Well-documented on the West Coast, some zombie-bee cases also have been detected in eastern states by volunteers helping track its spread. This comes as honeybees have already been ravaged in recent years by mysterious colony collapse disorder, vampire mites and nutritional deficiencies.

"We're not making a case that this is the doomsday bug for bees," said John Hafernik, a biology professor at San Francisco State University. "But it is certainly an interesting situation where we have a parasite that seems to affect the behavior of bees and has them essentially abandoning their hive."

Hafernik in 2012 started a project to enlist people to track the spread of zombie bees called ZomBee Watch. Participants are asked to upload photos of the bees they collect and photos of pupae and adult flies as they emerge. They have more than 100 confirmed cases.

The fly had already been known to afflict bumblebees and yellow jackets. Then in 2008, Hafernik made a discovery after scooping up some disoriented bees beneath a light outside his campus office. Before long, he noticed pupae emerging from a bee.

That led to the first of many zombie honeybee cases found in the San Francisco area and beyond. Researchers believe Apocephalus borealis flies attack bees as they forage. The flies pierce the bees' abdomens and deposit eggs, affecting the behavior of the doomed bees.

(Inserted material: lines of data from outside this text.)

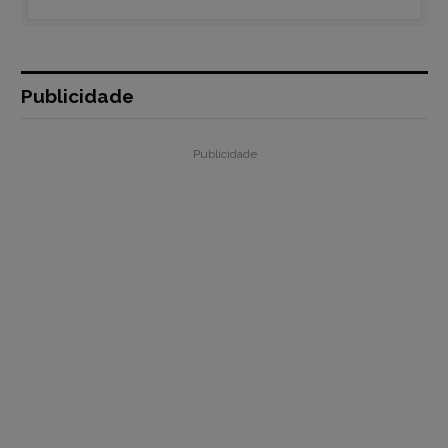
Publicidade
Publicidade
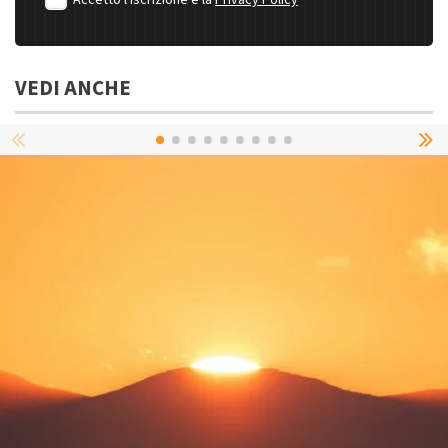
Accetto l'iscrizione e la
Privacy Policy
VEDI ANCHE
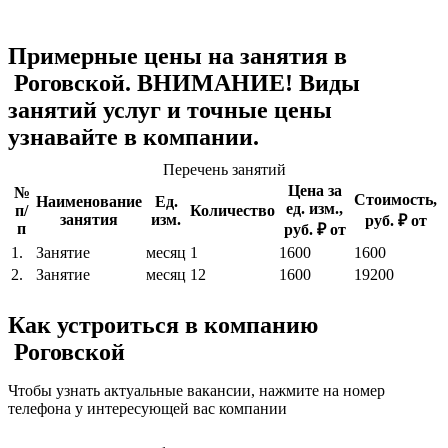
Примерные цены на занятия в
Роговской. ВНИМАНИЕ! Виды
занятий услуг и точные цены
узнавайте в компании.
Перечень занятий
Цена за
№
Стоимость,
Наименование
Ед.
ед. изм.,
п/
Количество
занятия
изм.
руб. ₽ от
п
руб. ₽ от
1.
Занятие
месяц
1
1600
1600
2.
Занятие
месяц
12
1600
19200
Как устроиться в компанию
Роговской
Чтобы узнать актуальные вакансии, нажмите на номер
телефона у интересующей вас компании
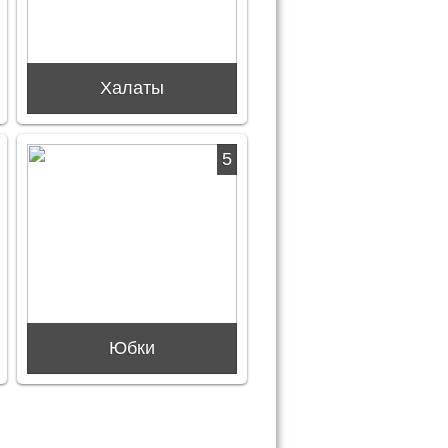
Халаты
5
Юбки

A beekeeper in Burlington, Vermont, detected the first zombie case in the East, in 2013. Then this summer, amateur beekeeper Joe Naughton of Hurley, New York, discovered the first of two recently confirmed cases in the Hudson Valley, north of New York City.

Naughton, who has 200,000 or more bees, is not panicking just yet.

"You know, the 'zombie' thing is a little bit sensational and some people hear that and they go right into alarm bells ringing," Naughton said. "Where the state of things are right now is mostly just fact finding."

And there are a lot of facts to find.

It's possible that zombie watchers like Naughton are just now detecting a parasite that has been targeting honeybees for a long time, though Hafernik notes that reports of honeybees swarming night lights are a recent phenomenon.

It's not clear if zombie bees can be linked to colony collapse disorder, a syndrome in which whole colonies fail after the loss of adult worker bees. Scientists have not been able to prove what causes CCD, though some believe it could be an interplay of factors including mites, pesticides and habitat loss. For now, threats like mites are more of a concern to researchers than the spread of zombie fly parasites.

"We have several other stresses on bees and we don't want any other stress like this one," said Ramesh Sagili, an assistant professor of apiculture at Oregon State University. "We have to be cautious, but I'm not alarmed that this parasite is going to create a big problem."